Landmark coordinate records
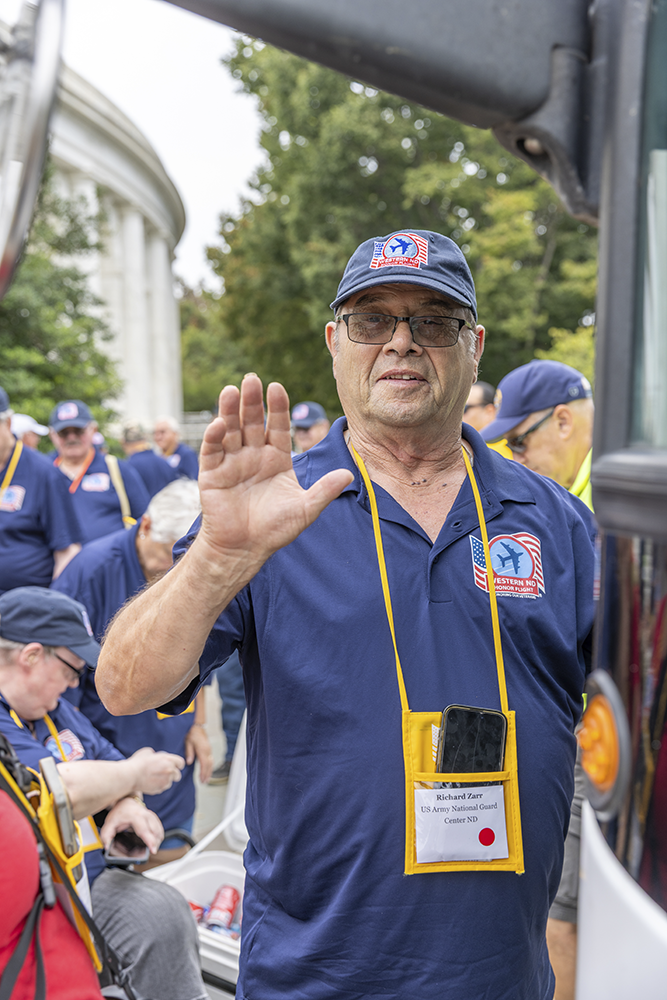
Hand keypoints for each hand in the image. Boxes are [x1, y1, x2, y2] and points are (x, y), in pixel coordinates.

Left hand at [99, 798, 163, 854]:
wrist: (125, 799)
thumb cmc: (119, 812)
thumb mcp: (109, 823)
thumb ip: (106, 835)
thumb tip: (107, 846)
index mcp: (135, 816)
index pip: (144, 830)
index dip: (150, 841)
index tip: (153, 850)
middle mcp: (145, 814)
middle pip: (155, 831)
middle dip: (155, 843)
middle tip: (151, 851)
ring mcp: (150, 815)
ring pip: (159, 829)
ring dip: (158, 840)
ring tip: (152, 847)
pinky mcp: (153, 817)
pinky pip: (159, 827)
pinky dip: (158, 835)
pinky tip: (155, 840)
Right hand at [129, 747, 183, 795]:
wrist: (130, 775)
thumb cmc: (137, 762)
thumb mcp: (147, 752)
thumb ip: (155, 754)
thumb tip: (155, 755)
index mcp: (168, 759)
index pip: (181, 763)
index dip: (178, 765)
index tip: (175, 766)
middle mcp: (170, 770)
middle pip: (178, 775)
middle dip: (173, 774)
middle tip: (166, 773)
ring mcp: (165, 781)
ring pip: (170, 783)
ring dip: (165, 781)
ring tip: (155, 778)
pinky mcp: (160, 789)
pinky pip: (162, 788)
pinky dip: (159, 786)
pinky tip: (151, 782)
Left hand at [185, 724, 212, 783]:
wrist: (197, 726)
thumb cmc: (191, 734)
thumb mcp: (188, 742)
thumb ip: (189, 752)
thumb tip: (189, 762)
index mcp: (202, 750)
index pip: (204, 764)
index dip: (203, 772)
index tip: (202, 779)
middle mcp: (207, 751)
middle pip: (209, 765)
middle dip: (207, 774)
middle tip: (204, 782)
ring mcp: (209, 750)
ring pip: (211, 763)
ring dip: (209, 771)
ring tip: (207, 779)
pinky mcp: (209, 749)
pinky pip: (211, 760)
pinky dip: (210, 767)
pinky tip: (208, 770)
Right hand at [196, 375, 352, 572]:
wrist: (245, 549)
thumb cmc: (275, 529)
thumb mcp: (305, 509)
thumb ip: (324, 490)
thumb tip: (349, 474)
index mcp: (277, 458)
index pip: (278, 426)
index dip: (278, 407)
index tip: (277, 387)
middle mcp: (254, 455)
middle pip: (253, 422)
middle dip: (252, 401)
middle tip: (251, 379)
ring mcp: (232, 462)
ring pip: (231, 430)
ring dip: (229, 410)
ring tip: (231, 390)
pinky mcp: (212, 474)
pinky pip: (213, 451)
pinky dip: (214, 437)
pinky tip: (219, 424)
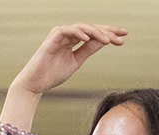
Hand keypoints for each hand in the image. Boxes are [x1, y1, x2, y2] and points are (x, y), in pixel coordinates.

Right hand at [12, 24, 127, 96]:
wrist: (34, 84)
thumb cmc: (52, 74)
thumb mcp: (76, 61)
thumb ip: (89, 49)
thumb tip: (106, 40)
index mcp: (73, 40)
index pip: (94, 33)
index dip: (109, 33)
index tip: (124, 36)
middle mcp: (67, 34)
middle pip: (91, 28)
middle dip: (107, 31)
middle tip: (122, 36)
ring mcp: (60, 34)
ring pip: (82, 27)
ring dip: (97, 32)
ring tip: (108, 40)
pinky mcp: (52, 38)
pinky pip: (68, 30)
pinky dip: (79, 32)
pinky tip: (88, 37)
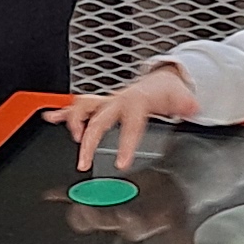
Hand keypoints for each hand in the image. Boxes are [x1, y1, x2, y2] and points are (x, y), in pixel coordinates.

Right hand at [54, 68, 200, 172]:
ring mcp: (106, 102)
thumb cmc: (165, 93)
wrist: (159, 81)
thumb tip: (193, 107)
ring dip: (72, 122)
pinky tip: (50, 118)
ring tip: (70, 140)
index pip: (130, 125)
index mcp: (136, 103)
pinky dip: (62, 112)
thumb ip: (186, 105)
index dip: (125, 144)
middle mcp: (117, 101)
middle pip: (98, 120)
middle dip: (89, 140)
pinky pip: (77, 107)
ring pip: (83, 107)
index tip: (121, 161)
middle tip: (84, 162)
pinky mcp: (100, 105)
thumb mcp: (180, 99)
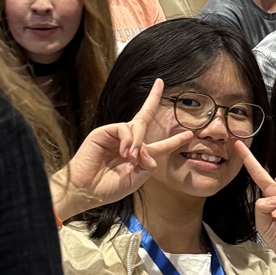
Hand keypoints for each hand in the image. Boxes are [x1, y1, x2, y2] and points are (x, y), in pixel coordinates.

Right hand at [51, 79, 192, 220]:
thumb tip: (150, 153)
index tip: (189, 134)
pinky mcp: (104, 132)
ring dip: (138, 141)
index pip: (158, 143)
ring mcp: (116, 135)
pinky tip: (124, 152)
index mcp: (138, 154)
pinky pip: (123, 128)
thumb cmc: (109, 187)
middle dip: (153, 98)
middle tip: (160, 83)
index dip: (173, 139)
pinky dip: (128, 140)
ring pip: (137, 126)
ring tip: (131, 157)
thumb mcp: (136, 178)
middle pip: (144, 117)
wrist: (87, 191)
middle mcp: (128, 141)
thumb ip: (147, 163)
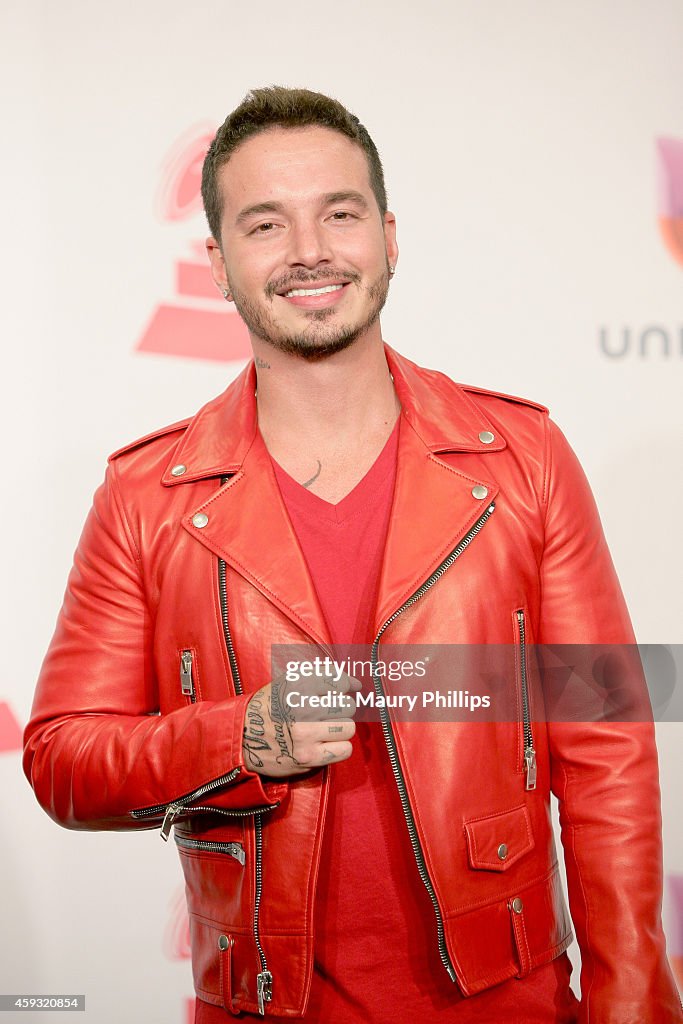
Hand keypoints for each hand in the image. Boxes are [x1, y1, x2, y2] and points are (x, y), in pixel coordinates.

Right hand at [242, 663, 360, 777]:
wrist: (241, 738)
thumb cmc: (269, 707)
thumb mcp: (286, 682)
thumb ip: (320, 676)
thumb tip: (357, 684)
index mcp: (296, 684)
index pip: (339, 680)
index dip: (346, 685)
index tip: (344, 690)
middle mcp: (301, 708)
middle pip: (347, 705)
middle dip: (341, 709)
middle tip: (327, 714)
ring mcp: (305, 734)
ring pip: (348, 728)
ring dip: (340, 728)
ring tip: (326, 729)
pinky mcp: (308, 758)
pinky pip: (344, 750)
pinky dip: (340, 747)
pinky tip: (326, 743)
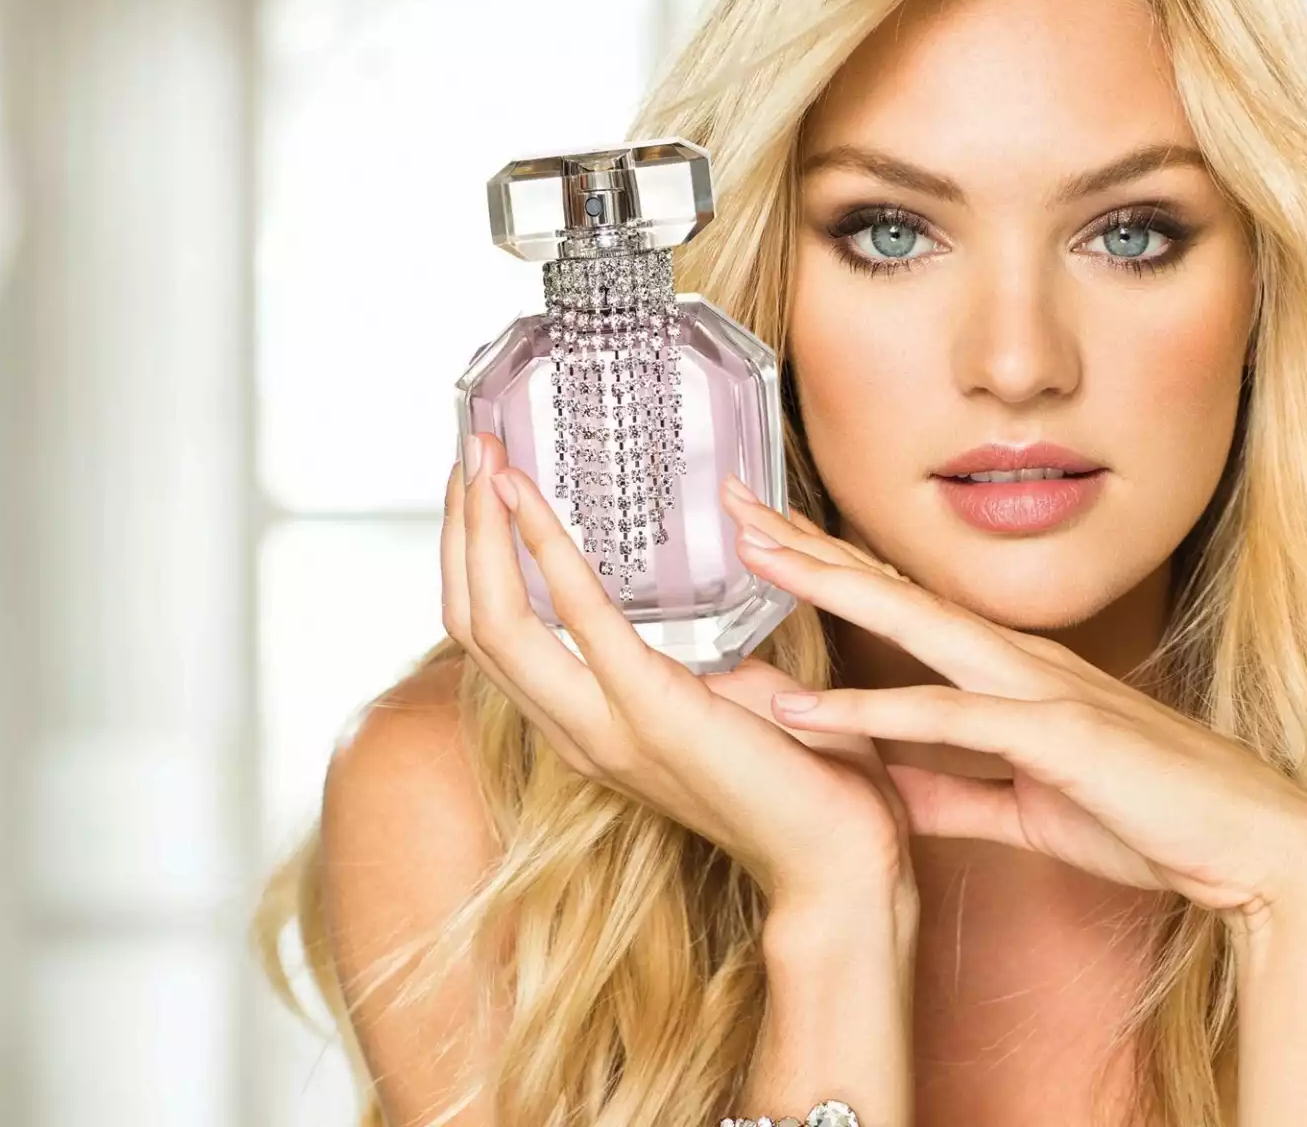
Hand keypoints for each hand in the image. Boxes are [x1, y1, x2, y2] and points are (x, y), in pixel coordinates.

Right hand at [442, 433, 914, 911]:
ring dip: (484, 532)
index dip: (475, 559)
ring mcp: (608, 729)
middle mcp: (580, 732)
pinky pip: (581, 623)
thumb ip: (695, 656)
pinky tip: (531, 501)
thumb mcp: (735, 696)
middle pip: (474, 624)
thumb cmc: (807, 781)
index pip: (496, 639)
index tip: (482, 482)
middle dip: (461, 530)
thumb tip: (696, 598)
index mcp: (593, 727)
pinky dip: (548, 553)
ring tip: (484, 457)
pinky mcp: (654, 714)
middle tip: (469, 443)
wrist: (844, 862)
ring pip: (498, 625)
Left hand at [719, 482, 1306, 933]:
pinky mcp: (1055, 738)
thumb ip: (951, 793)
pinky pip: (946, 720)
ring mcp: (1039, 691)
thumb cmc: (1154, 822)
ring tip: (750, 561)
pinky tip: (804, 707)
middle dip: (806, 545)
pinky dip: (870, 711)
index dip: (829, 568)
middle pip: (893, 588)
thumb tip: (882, 788)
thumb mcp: (1026, 810)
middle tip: (729, 501)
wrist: (1257, 849)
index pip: (904, 606)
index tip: (761, 540)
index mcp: (1013, 676)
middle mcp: (1019, 664)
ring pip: (913, 625)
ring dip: (827, 590)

Your instructions:
What is needed is an exact restatement of every line from the line containing "middle pip: (347, 705)" through the last line of the records, minus any pictures.

Exercise response:
middle pip: (347, 705)
middle dip: (341, 709)
middle tip: (327, 714)
ring mcp: (305, 734)
ring pip: (348, 728)
ring dip: (340, 728)
ring tip: (326, 729)
pinky mcp: (308, 758)
pinky pip: (344, 750)
pinky dip: (340, 747)
pinky tip: (326, 743)
Hand keypoints for each hand in the image. Boxes are [x1, y1, x2, y2] and points are (x, y), in pixel coordinates.

Right hand at [442, 433, 914, 911]:
ring dip: (484, 532)
index dip: (475, 559)
ring mcp: (608, 729)
middle mcp: (580, 732)
pinky pip: (581, 623)
thumb ip: (695, 656)
pinky tip: (531, 501)
thumb mcp: (735, 696)
middle pip: (474, 624)
thumb cmc: (807, 781)
index pip: (496, 639)
index tip: (482, 482)
middle dip: (461, 530)
thumb tip: (696, 598)
index mcp: (593, 727)
pinky dip: (548, 553)
ring tip: (484, 457)
pinky mcp: (654, 714)
middle tip: (469, 443)
wrist: (844, 862)
ring pip: (498, 625)
Left hand at [719, 482, 1306, 933]:
pinky mcp: (1055, 738)
thumb ip: (951, 793)
pinky pip: (946, 720)
ring mcp: (1039, 691)
thumb cmc: (1154, 822)
ring tip: (750, 561)
pinky tip: (804, 707)
middle dip: (806, 545)
pinky dip: (870, 711)
index dip: (829, 568)
middle pip: (893, 588)
thumb tip: (882, 788)
thumb mcp: (1026, 810)
middle tip: (729, 501)
wrist: (1257, 849)
index pip: (904, 606)
index tip: (761, 540)
index mcp: (1013, 676)
middle mcp: (1019, 664)
ring pip: (913, 625)
ring dip: (827, 590)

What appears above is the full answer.